Work task = Scan the entries for the word "surprisingly", and copy every line where it appears.

(Stored entries)
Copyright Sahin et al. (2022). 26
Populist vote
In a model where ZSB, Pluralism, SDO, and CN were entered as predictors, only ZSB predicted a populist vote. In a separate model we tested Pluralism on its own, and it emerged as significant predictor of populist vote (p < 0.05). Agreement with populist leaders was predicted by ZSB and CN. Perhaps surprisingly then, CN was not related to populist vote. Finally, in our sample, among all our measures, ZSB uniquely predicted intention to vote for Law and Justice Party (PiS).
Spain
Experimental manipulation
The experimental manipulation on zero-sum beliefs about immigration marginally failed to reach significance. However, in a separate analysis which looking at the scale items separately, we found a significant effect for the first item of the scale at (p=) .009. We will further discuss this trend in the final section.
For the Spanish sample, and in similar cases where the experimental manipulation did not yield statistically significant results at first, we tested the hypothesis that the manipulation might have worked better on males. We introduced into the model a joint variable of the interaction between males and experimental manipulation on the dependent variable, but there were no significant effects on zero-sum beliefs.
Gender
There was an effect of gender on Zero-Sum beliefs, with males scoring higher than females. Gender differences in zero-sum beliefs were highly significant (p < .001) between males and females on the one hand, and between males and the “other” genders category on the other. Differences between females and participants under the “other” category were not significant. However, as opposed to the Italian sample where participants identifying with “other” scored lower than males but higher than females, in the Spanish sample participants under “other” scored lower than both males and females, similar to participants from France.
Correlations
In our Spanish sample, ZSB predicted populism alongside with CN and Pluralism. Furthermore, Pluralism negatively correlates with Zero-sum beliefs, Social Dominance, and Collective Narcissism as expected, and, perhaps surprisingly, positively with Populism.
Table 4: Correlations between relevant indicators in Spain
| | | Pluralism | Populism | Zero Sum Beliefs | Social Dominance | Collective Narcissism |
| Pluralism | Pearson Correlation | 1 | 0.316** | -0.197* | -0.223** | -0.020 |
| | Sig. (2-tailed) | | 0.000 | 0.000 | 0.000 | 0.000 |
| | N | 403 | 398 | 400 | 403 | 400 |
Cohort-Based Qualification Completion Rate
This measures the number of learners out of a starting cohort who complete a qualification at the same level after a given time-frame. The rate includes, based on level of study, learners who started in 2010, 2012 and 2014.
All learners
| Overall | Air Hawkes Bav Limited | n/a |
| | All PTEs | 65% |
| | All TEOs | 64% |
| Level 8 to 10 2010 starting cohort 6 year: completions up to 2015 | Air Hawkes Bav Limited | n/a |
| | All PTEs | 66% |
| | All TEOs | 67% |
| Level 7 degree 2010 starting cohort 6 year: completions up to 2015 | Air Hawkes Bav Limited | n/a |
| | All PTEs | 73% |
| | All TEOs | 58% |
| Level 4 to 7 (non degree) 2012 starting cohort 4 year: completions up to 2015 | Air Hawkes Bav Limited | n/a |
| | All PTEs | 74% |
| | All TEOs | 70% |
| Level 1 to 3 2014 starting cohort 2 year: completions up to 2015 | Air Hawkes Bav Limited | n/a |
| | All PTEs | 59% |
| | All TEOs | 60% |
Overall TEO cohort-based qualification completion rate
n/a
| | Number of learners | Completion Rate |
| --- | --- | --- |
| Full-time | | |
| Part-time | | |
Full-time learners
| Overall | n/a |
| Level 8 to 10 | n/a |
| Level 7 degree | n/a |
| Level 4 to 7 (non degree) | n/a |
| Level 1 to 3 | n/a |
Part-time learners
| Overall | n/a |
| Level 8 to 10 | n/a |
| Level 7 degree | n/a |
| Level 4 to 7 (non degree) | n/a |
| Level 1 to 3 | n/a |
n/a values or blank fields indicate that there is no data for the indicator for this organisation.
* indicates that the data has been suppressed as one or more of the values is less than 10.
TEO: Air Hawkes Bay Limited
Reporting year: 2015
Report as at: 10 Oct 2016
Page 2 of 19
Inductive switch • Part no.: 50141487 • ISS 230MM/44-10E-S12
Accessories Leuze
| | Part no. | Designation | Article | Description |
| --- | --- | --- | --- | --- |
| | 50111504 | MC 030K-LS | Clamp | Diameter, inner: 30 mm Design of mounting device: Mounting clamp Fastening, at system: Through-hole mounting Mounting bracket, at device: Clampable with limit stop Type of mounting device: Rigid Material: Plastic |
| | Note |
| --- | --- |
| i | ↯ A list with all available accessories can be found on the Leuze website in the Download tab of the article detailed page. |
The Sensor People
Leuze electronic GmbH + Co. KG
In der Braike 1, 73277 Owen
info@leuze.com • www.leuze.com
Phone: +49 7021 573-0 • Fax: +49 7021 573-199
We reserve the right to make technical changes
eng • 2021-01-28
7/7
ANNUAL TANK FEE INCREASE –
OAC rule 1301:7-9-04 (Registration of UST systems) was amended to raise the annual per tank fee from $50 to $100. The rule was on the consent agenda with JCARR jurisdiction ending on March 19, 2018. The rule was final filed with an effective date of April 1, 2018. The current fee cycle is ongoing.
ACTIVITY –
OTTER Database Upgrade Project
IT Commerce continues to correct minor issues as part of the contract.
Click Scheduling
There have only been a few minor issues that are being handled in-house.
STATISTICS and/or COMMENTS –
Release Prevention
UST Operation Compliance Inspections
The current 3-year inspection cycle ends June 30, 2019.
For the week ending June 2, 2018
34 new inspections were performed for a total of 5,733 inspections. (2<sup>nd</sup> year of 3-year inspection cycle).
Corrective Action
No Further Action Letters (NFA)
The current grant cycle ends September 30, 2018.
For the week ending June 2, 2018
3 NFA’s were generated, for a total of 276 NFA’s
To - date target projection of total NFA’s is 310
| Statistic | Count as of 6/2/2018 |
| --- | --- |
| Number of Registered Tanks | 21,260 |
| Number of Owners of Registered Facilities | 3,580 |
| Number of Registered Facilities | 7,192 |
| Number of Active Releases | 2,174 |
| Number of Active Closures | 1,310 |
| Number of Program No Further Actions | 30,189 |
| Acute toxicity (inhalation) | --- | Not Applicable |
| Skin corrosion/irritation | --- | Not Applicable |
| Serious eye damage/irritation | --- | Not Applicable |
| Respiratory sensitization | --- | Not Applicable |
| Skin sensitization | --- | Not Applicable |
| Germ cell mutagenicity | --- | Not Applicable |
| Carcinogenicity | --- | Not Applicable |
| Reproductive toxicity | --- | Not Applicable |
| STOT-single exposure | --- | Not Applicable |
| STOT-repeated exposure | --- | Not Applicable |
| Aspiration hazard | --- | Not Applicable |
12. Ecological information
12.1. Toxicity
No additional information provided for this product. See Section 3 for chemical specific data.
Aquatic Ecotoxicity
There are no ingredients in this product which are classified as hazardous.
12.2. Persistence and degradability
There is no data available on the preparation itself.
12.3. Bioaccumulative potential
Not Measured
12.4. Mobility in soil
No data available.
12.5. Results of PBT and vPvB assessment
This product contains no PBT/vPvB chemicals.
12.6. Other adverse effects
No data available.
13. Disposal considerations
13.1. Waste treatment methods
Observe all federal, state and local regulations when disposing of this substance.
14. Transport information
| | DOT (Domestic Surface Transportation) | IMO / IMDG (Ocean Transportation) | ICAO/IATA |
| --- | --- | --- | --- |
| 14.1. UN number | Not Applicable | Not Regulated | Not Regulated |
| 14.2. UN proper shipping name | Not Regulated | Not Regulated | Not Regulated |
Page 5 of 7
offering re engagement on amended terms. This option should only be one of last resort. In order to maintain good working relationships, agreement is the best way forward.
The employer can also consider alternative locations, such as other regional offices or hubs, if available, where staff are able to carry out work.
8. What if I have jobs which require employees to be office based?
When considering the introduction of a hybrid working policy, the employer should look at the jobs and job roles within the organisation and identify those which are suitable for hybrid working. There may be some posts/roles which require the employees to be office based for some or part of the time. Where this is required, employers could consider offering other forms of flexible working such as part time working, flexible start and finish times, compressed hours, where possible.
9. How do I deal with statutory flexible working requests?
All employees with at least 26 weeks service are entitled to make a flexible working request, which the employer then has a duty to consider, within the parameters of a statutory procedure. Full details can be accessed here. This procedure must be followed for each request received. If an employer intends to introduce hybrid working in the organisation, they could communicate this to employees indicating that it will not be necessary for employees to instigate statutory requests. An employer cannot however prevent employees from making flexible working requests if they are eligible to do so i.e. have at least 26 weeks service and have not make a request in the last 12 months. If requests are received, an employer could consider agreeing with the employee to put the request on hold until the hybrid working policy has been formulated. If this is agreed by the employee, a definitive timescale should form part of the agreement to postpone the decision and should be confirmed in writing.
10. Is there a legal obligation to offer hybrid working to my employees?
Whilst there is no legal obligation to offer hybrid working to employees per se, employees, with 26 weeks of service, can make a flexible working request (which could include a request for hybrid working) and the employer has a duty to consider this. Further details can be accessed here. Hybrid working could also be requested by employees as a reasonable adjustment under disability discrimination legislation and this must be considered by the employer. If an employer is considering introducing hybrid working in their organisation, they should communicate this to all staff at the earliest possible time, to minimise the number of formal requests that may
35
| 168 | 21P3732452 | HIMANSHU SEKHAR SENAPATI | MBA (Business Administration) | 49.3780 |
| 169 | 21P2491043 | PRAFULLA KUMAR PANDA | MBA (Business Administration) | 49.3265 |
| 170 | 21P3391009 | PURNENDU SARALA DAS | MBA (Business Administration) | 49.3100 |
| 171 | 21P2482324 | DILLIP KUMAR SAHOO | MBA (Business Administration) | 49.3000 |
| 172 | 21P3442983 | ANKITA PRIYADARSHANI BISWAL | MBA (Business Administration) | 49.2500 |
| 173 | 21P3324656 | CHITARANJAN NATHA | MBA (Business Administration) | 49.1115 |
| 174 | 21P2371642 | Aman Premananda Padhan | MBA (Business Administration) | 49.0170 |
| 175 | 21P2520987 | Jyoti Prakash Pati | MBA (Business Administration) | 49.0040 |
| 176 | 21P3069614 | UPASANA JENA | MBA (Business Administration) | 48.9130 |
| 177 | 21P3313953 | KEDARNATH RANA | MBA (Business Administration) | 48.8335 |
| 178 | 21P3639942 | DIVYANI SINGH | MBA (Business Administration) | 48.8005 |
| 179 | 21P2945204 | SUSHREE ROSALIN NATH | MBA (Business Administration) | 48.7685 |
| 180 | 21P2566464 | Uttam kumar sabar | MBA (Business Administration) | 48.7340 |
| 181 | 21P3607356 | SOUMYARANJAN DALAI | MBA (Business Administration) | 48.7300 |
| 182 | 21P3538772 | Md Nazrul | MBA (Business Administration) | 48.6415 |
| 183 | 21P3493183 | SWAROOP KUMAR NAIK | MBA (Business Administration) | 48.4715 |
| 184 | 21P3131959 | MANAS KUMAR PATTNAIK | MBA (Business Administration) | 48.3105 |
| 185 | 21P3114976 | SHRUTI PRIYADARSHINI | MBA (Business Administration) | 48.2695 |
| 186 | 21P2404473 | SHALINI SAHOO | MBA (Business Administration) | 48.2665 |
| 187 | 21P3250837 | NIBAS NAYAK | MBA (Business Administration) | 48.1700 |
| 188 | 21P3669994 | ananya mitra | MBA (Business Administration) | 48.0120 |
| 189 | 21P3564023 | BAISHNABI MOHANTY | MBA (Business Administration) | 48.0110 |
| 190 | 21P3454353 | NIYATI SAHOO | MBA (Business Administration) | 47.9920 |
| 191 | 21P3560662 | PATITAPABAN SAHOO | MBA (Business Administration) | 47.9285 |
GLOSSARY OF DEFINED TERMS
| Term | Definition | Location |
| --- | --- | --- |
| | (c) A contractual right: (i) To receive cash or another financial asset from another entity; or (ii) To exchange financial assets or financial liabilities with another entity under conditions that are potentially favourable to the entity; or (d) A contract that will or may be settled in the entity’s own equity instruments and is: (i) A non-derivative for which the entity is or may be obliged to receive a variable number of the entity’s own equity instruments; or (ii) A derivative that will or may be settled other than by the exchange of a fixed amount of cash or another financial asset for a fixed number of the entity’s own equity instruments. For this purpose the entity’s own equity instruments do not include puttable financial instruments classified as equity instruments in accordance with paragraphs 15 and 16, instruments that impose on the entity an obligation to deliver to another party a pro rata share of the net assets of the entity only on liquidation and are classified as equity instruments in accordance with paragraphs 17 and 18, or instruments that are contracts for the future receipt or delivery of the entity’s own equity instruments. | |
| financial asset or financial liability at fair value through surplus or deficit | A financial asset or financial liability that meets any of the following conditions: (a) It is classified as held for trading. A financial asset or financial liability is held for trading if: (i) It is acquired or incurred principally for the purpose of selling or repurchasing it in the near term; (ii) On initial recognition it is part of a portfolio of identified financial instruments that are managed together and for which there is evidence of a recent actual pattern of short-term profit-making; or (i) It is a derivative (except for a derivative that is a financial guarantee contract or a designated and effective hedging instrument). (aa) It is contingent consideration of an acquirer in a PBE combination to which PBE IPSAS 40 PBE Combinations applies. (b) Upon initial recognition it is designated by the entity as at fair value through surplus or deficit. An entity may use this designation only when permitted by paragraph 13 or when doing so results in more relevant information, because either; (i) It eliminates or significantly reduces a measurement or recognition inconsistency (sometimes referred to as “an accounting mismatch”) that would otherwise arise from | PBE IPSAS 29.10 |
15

Task result =
In a model where ZSB, Pluralism, SDO, and CN were entered as predictors, only ZSB predicted a populist vote. In a separate model we tested Pluralism on its own, and it emerged as significant predictor of populist vote (p < 0.05). Agreement with populist leaders was predicted by ZSB and CN. Perhaps surprisingly then, CN was not related to populist vote. Finally, in our sample, among all our measures, ZSB uniquely predicted intention to vote for Law and Justice Party (PiS).
In our Spanish sample, ZSB predicted populism alongside with CN and Pluralism. Furthermore, Pluralism negatively correlates with Zero-sum beliefs, Social Dominance, and Collective Narcissism as expected, and, perhaps surprisingly, positively with Populism.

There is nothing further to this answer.